**Tasks for this exercise:**
(a) In the text about the Buddhist term āśraddhya, what does lack of faith provide the basis for?
(b) Carry on the text about the Buddhist term āśraddhya from its final sentence.
(Document segment Opens)
Āśraddhya (Sanskrit; Tibetan phonetic: trel mepa) is a Buddhist term that is translated as "lack of faith", "lack of trust", etc. In the Mahayana tradition, āśraddhya is defined as a mental factor that is characterized by a lack of trust, and lack of interest in, or desire for, wholesome things.  

Āśraddhya is identified as:
 One of the twenty secondary unwholesome factors within the Mahayana Abhidharma teachings

Definitions
The Abhidharma-samuccaya states: 
What is lack of trust (ashraddhya)? It is the mind associated With the category bewilderment erring (moha) which does not have deep conviction, has lack of trust, and has no desire for things positive. It provides the basis for laziness (kausidya).

Mipham Rinpoche states:
Lack of faith (ashraddhya) belongs to the category of delusion (moha). It is to not be interested in what is true and virtuous. It forms the support for laziness (kausidya).
(Document segment Closes)
(Given material Opens)
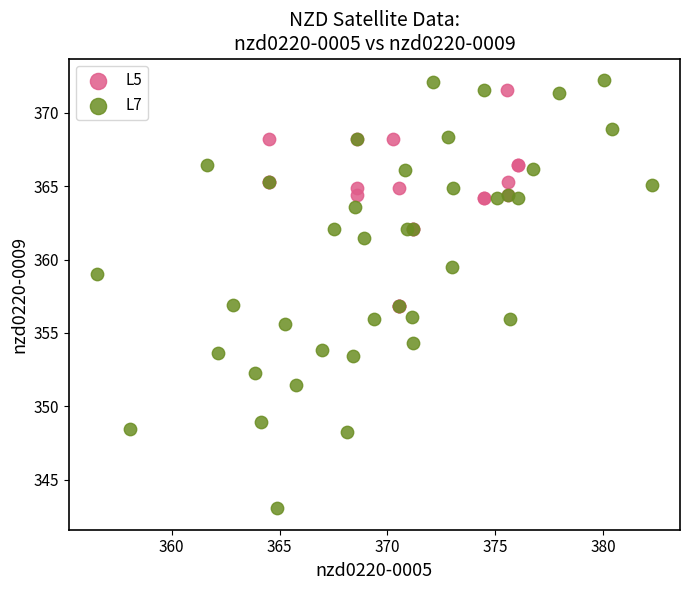

Which series contains the lowest Y value?

L7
(Given material Closes)
**Responses to the exercise:**
(a) It provides the basis for laziness (kausidya).

(b)
Alexander Berzin explains:
Disbelieving a fact (ashraddhya; Tibetan: ma-dad-pa) is a part of naivety (moha) and has three forms that are the contrary of the three forms of believing a fact to be true.
 Disbelieving a fact that is based on reason, such as disbelieving behavioral cause and effect.
Disbelieving a fact, such as the good qualities of the Three Jewels of Refuge, such that it causes our mind to become muddied with disturbing emotions and attitudes and to become unhappy.
Disbelieving a fact, such as the existence of the possibility for us to attain liberation, such that we have no interest in it and no aspiration to attain it.

See also
 Faith in Buddhism
 Mental factors (Buddhism)
 Kleshas (Buddhism)

References

Sources
 Berzin, Alexander (2006), Mind and Mental Factors: The Fifty-one Types of Subsidiary Awareness
 Bhikkhu Bodhi (2003), A Comprehensive Manual of Abhidhamma, Pariyatti Publishing
 Guenther, Herbert V. &  Leslie S. Kawamura (1975), Mind in Buddhist Psychology: A Translation of Ye-shes rgyal-mtshan's "The Necklace of Clear Understanding" Dharma Publishing. Kindle Edition.
 Kunsang, Erik Pema (translator) (2004). Gateway to Knowledge, Vol. 1. North Atlantic Books.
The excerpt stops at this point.